Texto proporcionado:
◆ ◆ ◆ ◆ ◆
Me emocionan las gentes valientes y valerosas, con entusiasmo, esos individuos que lo donan todo, incluso sus propias vidas por llevar ayuda humanitaria, que se arriesgan por trasladar un poco de esperanza a tanta desesperación que nos acorrala, y que a pesar de la multitud de peligros que les acechan, no cesan en su empeño de socorrer. ¡Qué misión más bella la de salvar vidas! Su heroicidad lo es en todos los sentidos y maneras, pues son francamente ángeles de la concordia, protectores de la paz, difusores reales de los derechos humanos en definitiva. La realidad no se puede omitir. Nada es de color de rosa. El clima de violencia es tan fuerte que millones de personas han de huir de sus hogares y partir hacia futuros inciertos. Al sufrimiento y la injusticia hay que sumarle el hecho de que estos animosos activistas humanitarios, suelen ser también víctimas de multitud de ataques deplorables, lo que dificulta el auxilio muchas veces.
En consecuencia, hoy más que nunca necesitamos entusiasmarnos para detener tanta pesadumbre vertida, tanto dolor sembrado, tantas penurias mundializadas. Con frecuencia, nos sentimos abrumados por imágenes crueles que nos instan a una más eficiente justicia. Quizás tengamos que priorizar las causas que provocan esta inmoralidad ascendente para poder reaccionar antes de que se produzcan las tragedias. Está bien que la comunidad internacional de Naciones Unidas confíe en la Organización para coordinar las operaciones de asistencia frente a los desastres, naturales o provocados por el ser humano, sobre todo en las zonas donde la capacidad de las autoridades locales no es suficiente para hacer frente a la situación, pero es importante, asimismo, otro estilo más provisorio, que se adelante a los acontecimientos, basado en la primacía del derecho y de la dignidad de todo ciudadano.
Por eso, hace falta una ciudadanía concienciada en el respeto, injertada con las saludables alas del entusiasmo. No le cortemos el vuelo a este gentío. Hay que tender siempre hacia la altura de lo armónico. No es bueno que la indiferencia nos gobierne. Cuando a un trabajador humanitario se le impide entregar ayuda, las personas necesitadas son las que más sufren. No olvidemos que todos estamos llamados a esperanzarnos por vivir, y el objetivo de cualquiera de nosotros, es mitigar la angustia de nuestro semejante y preservar su decencia. Por tanto, todos somos responsables, ciertamente unos en mayor medida que otros, de que las relaciones humanas no sean llevadas a buen término. En el mundo hay todavía muchas almas, especialmente niños, que aún soportan una pobreza endémica, mientras que los recursos naturales son objeto de derroche, por parte de ese sector de humanidad privilegiada. Son estas cuestiones, precisamente, con las que hay que conmoverse y poner metas para que dejen de producirse.
◆ ◆ ◆ ◆ ◆
Datos proporcionados:
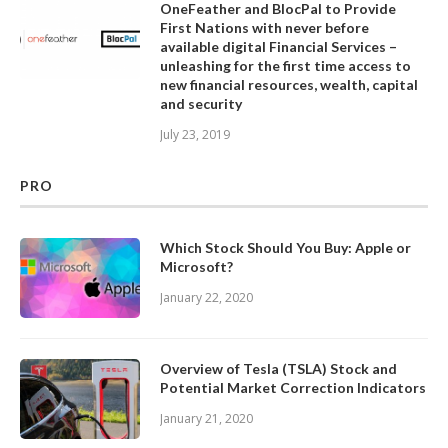
OneFeather and BlocPal to Provide
First Nations with never before
available digital Financial Services –
unleashing for the first time access to
new financial resources, wealth, capital
and security
July 23, 2019
PRO
Which Stock Should You Buy: Apple or
Microsoft?
January 22, 2020
Overview of Tesla (TSLA) Stock and
Potential Market Correction Indicators
January 21, 2020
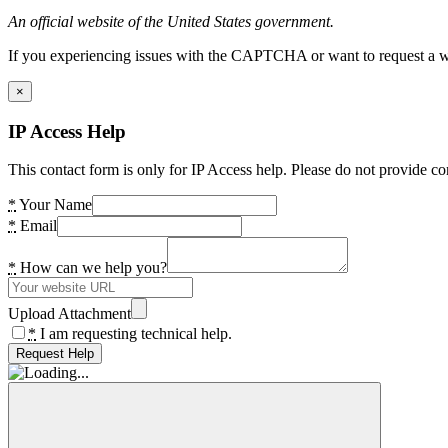
An official website of the United States government.
If you experiencing issues with the CAPTCHA or want to request a wide
×
IP Access Help
This contact form is only for IP Access help. Please do not provide co
*
Your Name
*
Email
*
How can we help you?
Upload Attachment
*
I am requesting technical help.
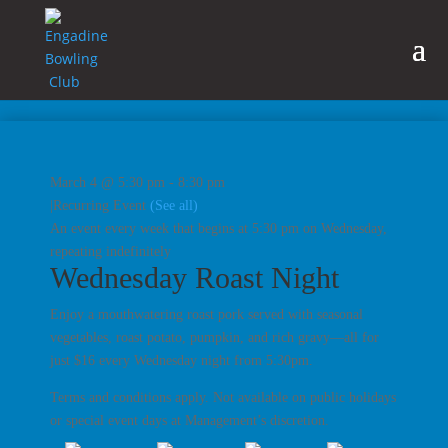
March 4 @ 5:30 pm
-
8:30 pm
|
Recurring Event
(See all)
An event every week that begins at 5:30 pm on Wednesday,
repeating indefinitely
Wednesday Roast Night
Enjoy a mouthwatering roast pork served with seasonal
vegetables, roast potato, pumpkin, and rich gravy—all for
just $16 every Wednesday night from 5:30pm.
Terms and conditions apply. Not available on public holidays
or special event days at Management’s discretion.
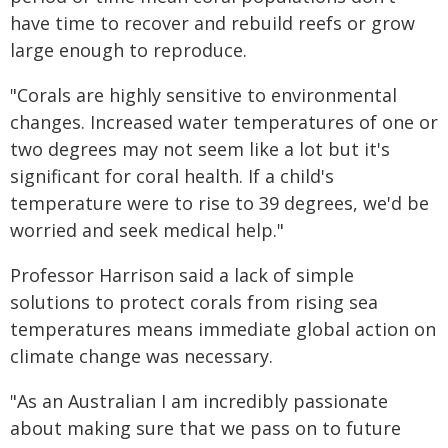
have time to recover and rebuild reefs or grow
large enough to reproduce.
"Corals are highly sensitive to environmental
changes. Increased water temperatures of one or
two degrees may not seem like a lot but it's
significant for coral health. If a child's
temperature were to rise to 39 degrees, we'd be
worried and seek medical help."
Professor Harrison said a lack of simple
solutions to protect corals from rising sea
temperatures means immediate global action on
climate change was necessary.
"As an Australian I am incredibly passionate
about making sure that we pass on to future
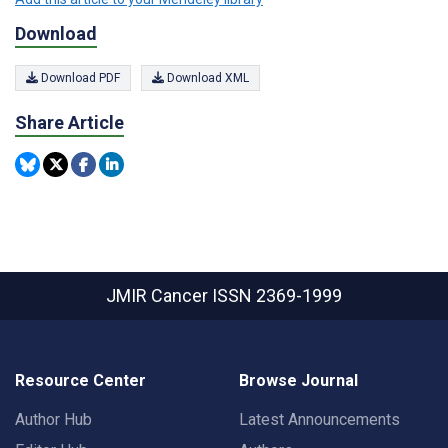
Download
Download PDF
Download XML
Share Article
JMIR Cancer
ISSN 2369-1999
Resource Center
Browse Journal
Author Hub
Latest Announcements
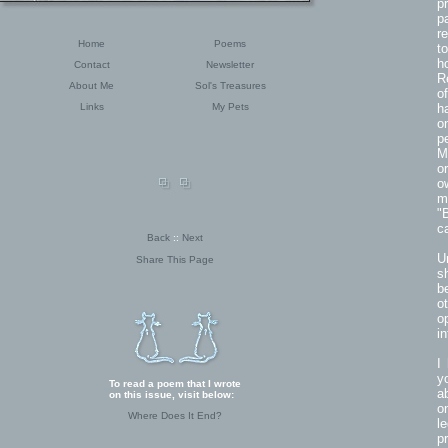
p
p
r
Home
Poems
t
h
Contact
Newsletter
R
About Me
Sol's Treasures
o
Links
My Pets
h
o
p
M
o
o
m
"
c
Back
::
Next
U
Share This Page
s
b
o
o
i
I
y
To read a poem that I wrote
a
on this issue, visit below:
o
Where Does It End?
l
p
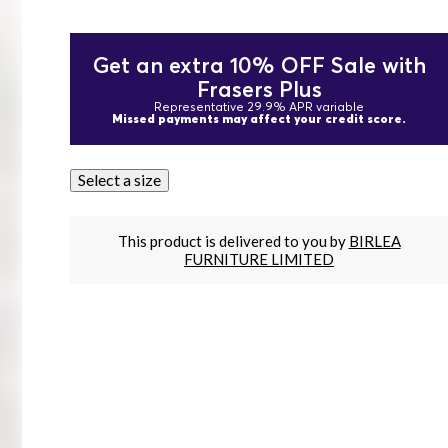
Get an extra 10% OFF Sale with
Frasers Plus
Representative 29.9% APR variable
Missed payments may affect your credit score.
Select a size
This product is delivered to you by
BIRLEA
FURNITURE LIMITED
◆ ◆ ◆ ◆ ◆
Descripción del ejercicio: Indique si cada afirmación concuerda con el texto sobre la ayuda humanitaria, respondiendo sí o no y citando literalmente las palabras del texto que lo deciden. (a) Los activistas humanitarios suelen sufrir ataques que dificultan su labor de auxilio. (b) Basta con que la Organización coordine la asistencia una vez producidos los desastres. (c) La responsabilidad de que las relaciones humanas no lleguen a buen término recae en unos pocos y no en todos.

Resultado del ejercicio:
(a) Sí: "estos animosos activistas humanitarios, suelen ser también víctimas de multitud de ataques deplorables, lo que dificulta el auxilio muchas veces".
(b) No: "pero es importante, asimismo, otro estilo más provisorio, que se adelante a los acontecimientos".
(c) No: "todos somos responsables, ciertamente unos en mayor medida que otros".